DConf 2013 keynote

Diggory diggsey at googlemail.com
Sat May 11 15:11:24 PDT 2013


>
> I didn't say an IDE was bad for D, I only said that if you need 
> an IDE to generate boilerplate for you, then there's something 
> wrong with the language.
>
> IDE's have lots of other valuable uses.

There is one case of generating boilerplate code which can hardly 
be avoided and would at least partially solve a problem that 
keeps coming up in one form or another:

For every new language feature that uses some form of attributes 
(ie. almost all of them) there is the problem of how 
automatically the attributes are applied, generally with these 
possibilities:

- The attribute is a purely internal concept used and deduced by 
the compiler. This has the problem that unless these attributes 
are in some way stored in the .di file the compiler has now way 
to determine them when it cannot see the code. It also leaks 
implementation details into the interface.

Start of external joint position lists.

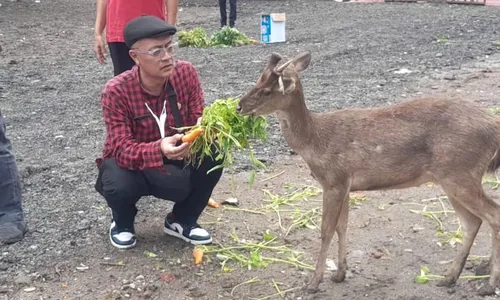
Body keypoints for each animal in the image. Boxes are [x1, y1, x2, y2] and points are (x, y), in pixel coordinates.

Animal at [236, 51, 500, 296]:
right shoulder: (345, 185)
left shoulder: (334, 180)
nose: (238, 105)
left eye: (267, 90)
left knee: (492, 214)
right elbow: (342, 227)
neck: (315, 142)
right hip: (451, 178)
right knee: (472, 222)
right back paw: (449, 277)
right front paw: (340, 273)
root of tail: (493, 128)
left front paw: (313, 283)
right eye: (256, 80)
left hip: (461, 173)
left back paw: (488, 284)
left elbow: (326, 230)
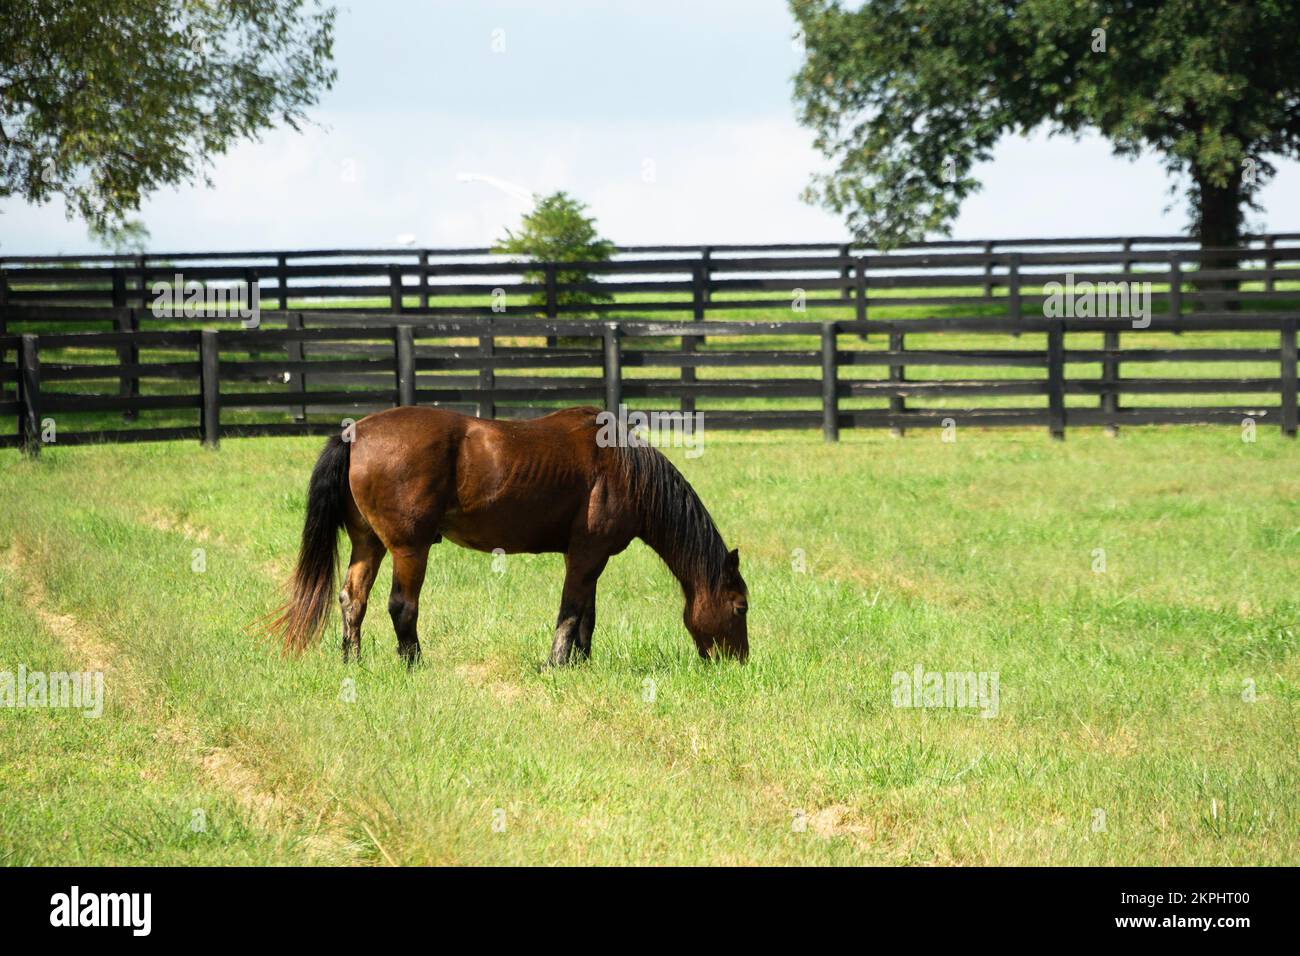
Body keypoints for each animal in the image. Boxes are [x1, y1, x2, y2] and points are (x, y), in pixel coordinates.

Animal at [270, 405, 748, 666]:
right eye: (740, 607)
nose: (739, 663)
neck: (623, 469)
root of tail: (355, 433)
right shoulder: (586, 555)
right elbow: (570, 612)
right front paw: (556, 665)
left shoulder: (590, 557)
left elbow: (587, 616)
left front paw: (582, 663)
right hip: (409, 548)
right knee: (401, 607)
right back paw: (414, 665)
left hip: (367, 542)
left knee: (353, 600)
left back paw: (352, 660)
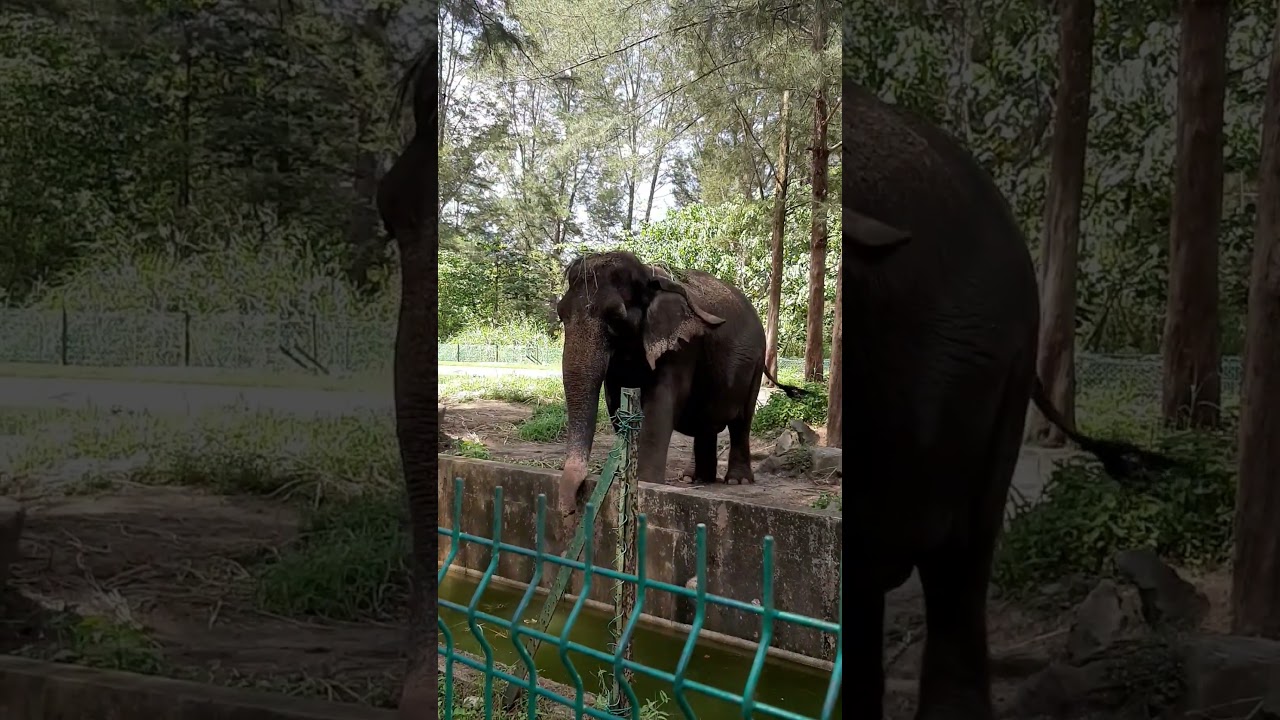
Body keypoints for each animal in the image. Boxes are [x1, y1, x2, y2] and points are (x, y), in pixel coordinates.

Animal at [555, 250, 806, 516]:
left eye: (616, 317)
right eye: (561, 314)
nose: (568, 511)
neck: (649, 275)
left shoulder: (682, 348)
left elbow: (660, 405)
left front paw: (646, 482)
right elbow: (616, 404)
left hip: (756, 364)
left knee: (742, 421)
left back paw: (736, 481)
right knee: (707, 424)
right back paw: (695, 479)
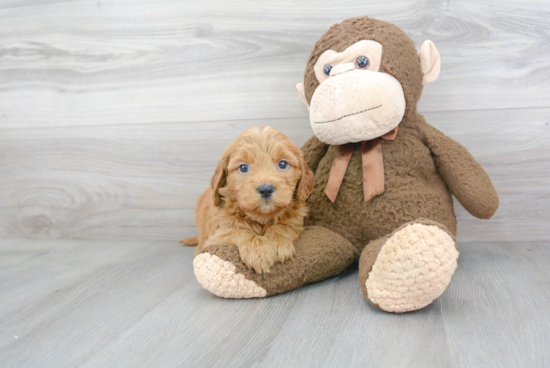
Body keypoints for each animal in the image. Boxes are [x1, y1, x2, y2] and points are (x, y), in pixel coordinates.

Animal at [182, 126, 314, 274]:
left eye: (283, 164)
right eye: (243, 167)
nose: (266, 189)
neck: (261, 218)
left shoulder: (296, 223)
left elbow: (283, 227)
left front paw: (277, 242)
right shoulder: (217, 235)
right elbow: (238, 231)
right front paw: (258, 251)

- The attribute is explicitly defined but inferred in some cases 
by the compiler.
This has the problem that it's now not obvious whether the 
attribute can be inferred or not, there are more rules to know 
about when automatic deduction is done, and there will still be 
many cases where the attributes cannot be safely inferred without 
leaking implementation detail, but the programmer forgets to add 
them.

- The attribute is explicitly defined but is inferred when "auto" 
is present.
This has the problem that there's no good way to finely tune 
which attributes "auto" should infer, and no way to un-set 
attributes. When "auto" is used on methods for use by external 
code it is again leaking implementation detail.

None of these are very satisfactory. A good solution should make 
it clear to the programmer which attributes are applied, make it 
easy to apply all the attributes which can be inferred but also 
easy to then change them, and not change when the implementation 
changes.

An IDE command which automatically infers all the attributes 
would seem to be the only way to solve this well. Unfortunately 
it doesn't exist yet... Anyway it would be worthwhile deciding on 
a consistent way to handle attributes as the number of them 
increase, and it would be worth making sure that whatever way is 
chosen is compatible with such a potential IDE feature.

Another option would be to add an attribute called "default" or 
something like that, and have the compiler issue a message if it 
finds a function with no attributes that tells the programmer 
what attributes the function COULD have so it's a reminder to 
either add them, or put "default" after it.